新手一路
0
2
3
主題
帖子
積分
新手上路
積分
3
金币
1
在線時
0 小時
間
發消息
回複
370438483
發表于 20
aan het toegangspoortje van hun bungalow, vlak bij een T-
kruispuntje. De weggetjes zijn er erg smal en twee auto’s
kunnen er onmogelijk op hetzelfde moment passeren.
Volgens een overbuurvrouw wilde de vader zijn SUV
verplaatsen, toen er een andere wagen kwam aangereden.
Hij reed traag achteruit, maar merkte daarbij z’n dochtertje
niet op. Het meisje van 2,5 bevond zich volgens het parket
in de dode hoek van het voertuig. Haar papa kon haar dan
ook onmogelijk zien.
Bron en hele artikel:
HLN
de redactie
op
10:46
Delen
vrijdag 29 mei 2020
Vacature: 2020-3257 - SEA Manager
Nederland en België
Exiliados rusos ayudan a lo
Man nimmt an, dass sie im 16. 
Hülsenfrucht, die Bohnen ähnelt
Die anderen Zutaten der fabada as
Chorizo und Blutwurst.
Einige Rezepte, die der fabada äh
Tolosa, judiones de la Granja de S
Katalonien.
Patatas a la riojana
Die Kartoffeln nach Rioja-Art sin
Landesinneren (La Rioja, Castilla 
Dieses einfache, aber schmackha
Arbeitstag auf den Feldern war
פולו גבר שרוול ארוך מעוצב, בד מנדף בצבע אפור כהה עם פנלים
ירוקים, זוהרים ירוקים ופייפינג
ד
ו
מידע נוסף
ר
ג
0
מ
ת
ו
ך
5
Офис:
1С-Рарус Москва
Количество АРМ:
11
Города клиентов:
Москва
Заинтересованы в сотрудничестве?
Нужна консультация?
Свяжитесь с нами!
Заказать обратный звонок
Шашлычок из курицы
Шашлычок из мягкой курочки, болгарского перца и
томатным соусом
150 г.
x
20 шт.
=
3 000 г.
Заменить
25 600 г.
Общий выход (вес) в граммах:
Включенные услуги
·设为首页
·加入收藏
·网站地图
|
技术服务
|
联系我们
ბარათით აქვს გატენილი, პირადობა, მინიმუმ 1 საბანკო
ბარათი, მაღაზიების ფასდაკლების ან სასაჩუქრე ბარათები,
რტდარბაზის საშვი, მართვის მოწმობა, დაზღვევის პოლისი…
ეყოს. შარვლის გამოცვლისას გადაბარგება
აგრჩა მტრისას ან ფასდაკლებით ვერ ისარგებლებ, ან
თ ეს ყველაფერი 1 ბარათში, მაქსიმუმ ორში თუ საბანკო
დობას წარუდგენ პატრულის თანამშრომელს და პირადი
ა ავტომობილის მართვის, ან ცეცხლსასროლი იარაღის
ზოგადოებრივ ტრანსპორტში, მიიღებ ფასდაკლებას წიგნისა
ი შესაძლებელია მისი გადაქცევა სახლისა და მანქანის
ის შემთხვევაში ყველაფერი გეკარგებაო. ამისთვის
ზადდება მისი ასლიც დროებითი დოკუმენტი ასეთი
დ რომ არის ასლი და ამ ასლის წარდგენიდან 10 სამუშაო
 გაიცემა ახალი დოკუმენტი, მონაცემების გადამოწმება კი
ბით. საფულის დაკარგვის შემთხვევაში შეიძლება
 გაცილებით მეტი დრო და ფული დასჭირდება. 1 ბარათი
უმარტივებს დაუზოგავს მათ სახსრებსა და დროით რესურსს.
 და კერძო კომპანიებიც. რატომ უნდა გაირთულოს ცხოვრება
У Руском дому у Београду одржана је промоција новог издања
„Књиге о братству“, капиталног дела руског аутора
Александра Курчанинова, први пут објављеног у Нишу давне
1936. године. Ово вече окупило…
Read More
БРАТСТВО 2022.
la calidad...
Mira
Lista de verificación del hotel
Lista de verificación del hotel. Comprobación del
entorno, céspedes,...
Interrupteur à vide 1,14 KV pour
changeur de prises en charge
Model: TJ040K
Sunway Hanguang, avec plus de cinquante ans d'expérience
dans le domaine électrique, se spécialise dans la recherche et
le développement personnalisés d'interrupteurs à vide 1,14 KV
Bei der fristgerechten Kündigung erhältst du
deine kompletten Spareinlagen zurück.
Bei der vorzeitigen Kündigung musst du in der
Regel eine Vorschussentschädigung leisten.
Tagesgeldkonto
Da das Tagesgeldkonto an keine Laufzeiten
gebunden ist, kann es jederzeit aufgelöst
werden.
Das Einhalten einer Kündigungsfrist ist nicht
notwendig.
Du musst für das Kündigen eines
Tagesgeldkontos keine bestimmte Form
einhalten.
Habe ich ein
···
[ASSIGNED TASK] The response should contain each record above, retyped exactly.

[ANSWER AREA]
新手一路
0
2
3
主題
帖子
積分
新手上路
積分
3
金币
1
在線時
0 小時
間
發消息
回複
370438483
發表于 20
aan het toegangspoortje van hun bungalow, vlak bij een T-
kruispuntje. De weggetjes zijn er erg smal en twee auto’s
kunnen er onmogelijk op hetzelfde moment passeren.
Volgens een overbuurvrouw wilde de vader zijn SUV
verplaatsen, toen er een andere wagen kwam aangereden.
Hij reed traag achteruit, maar merkte daarbij z’n dochtertje
niet op. Het meisje van 2,5 bevond zich volgens het parket
in de dode hoek van het voertuig. Haar papa kon haar dan
ook onmogelijk zien.
Bron en hele artikel:
HLN
de redactie
op
10:46
Delen
vrijdag 29 mei 2020
Vacature: 2020-3257 - SEA Manager
Nederland en België
Exiliados rusos ayudan a lo
Man nimmt an, dass sie im 16. 
Hülsenfrucht, die Bohnen ähnelt
Die anderen Zutaten der fabada as
Chorizo und Blutwurst.
Einige Rezepte, die der fabada äh
Tolosa, judiones de la Granja de S
Katalonien.
Patatas a la riojana
Die Kartoffeln nach Rioja-Art sin
Landesinneren (La Rioja, Castilla 
Dieses einfache, aber schmackha
Arbeitstag auf den Feldern war
פולו גבר שרוול ארוך מעוצב, בד מנדף בצבע אפור כהה עם פנלים
ירוקים, זוהרים ירוקים ופייפינג
ד
ו
מידע נוסף
ר
ג
0
מ
ת
ו
ך
5
Офис:
1С-Рарус Москва
Количество АРМ:
11
Города клиентов:
Москва
Заинтересованы в сотрудничестве?
Нужна консультация?
Свяжитесь с нами!
Заказать обратный звонок
Шашлычок из курицы
Шашлычок из мягкой курочки, болгарского перца и
томатным соусом
150 г.
x
20 шт.
=
3 000 г.
Заменить
25 600 г.
Общий выход (вес) в граммах:
Включенные услуги
·设为首页
·加入收藏
·网站地图
|
技术服务
|
联系我们
ბარათით აქვს გატენილი, პირადობა, მინიმუმ 1 საბანკო
ბარათი, მაღაზიების ფასდაკლების ან სასაჩუქრე ბარათები,
რტდარბაზის საშვი, მართვის მოწმობა, დაზღვევის პოლისი…
ეყოს. შარვლის გამოცვლისას გადაბარგება
აგრჩა მტრისას ან ფასდაკლებით ვერ ისარგებლებ, ან
თ ეს ყველაფერი 1 ბარათში, მაქსიმუმ ორში თუ საბანკო
დობას წარუდგენ პატრულის თანამშრომელს და პირადი
ა ავტომობილის მართვის, ან ცეცხლსასროლი იარაღის
ზოგადოებრივ ტრანსპორტში, მიიღებ ფასდაკლებას წიგნისა
ი შესაძლებელია მისი გადაქცევა სახლისა და მანქანის
ის შემთხვევაში ყველაფერი გეკარგებაო. ამისთვის
ზადდება მისი ასლიც დროებითი დოკუმენტი ასეთი
დ რომ არის ასლი და ამ ასლის წარდგენიდან 10 სამუშაო
 გაიცემა ახალი დოკუმენტი, მონაცემების გადამოწმება კი
ბით. საფულის დაკარგვის შემთხვევაში შეიძლება
 გაცილებით მეტი დრო და ფული დასჭირდება. 1 ბარათი
უმარტივებს დაუზოგავს მათ სახსრებსა და დროით რესურსს.
 და კერძო კომპანიებიც. რატომ უნდა გაირთულოს ცხოვრება
У Руском дому у Београду одржана је промоција новог издања
„Књиге о братству“, капиталног дела руског аутора
Александра Курчанинова, први пут објављеног у Нишу давне
1936. године. Ово вече окупило…
Read More
БРАТСТВО 2022.
la calidad...
Mira
Lista de verificación del hotel
Lista de verificación del hotel. Comprobación del
entorno, céspedes,...
Interrupteur à vide 1,14 KV pour
changeur de prises en charge
Model: TJ040K
Sunway Hanguang, avec plus de cinquante ans d'expérience
dans le domaine électrique, se spécialise dans la recherche et
le développement personnalisés d'interrupteurs à vide 1,14 KV
Bei der fristgerechten Kündigung erhältst du
deine kompletten Spareinlagen zurück.
Bei der vorzeitigen Kündigung musst du in der
Regel eine Vorschussentschädigung leisten.
Tagesgeldkonto
Da das Tagesgeldkonto an keine Laufzeiten
gebunden ist, kann es jederzeit aufgelöst
werden.
Das Einhalten einer Kündigungsfrist ist nicht
notwendig.
Du musst für das Kündigen eines
Tagesgeldkontos keine bestimmte Form
einhalten.
Habe ich ein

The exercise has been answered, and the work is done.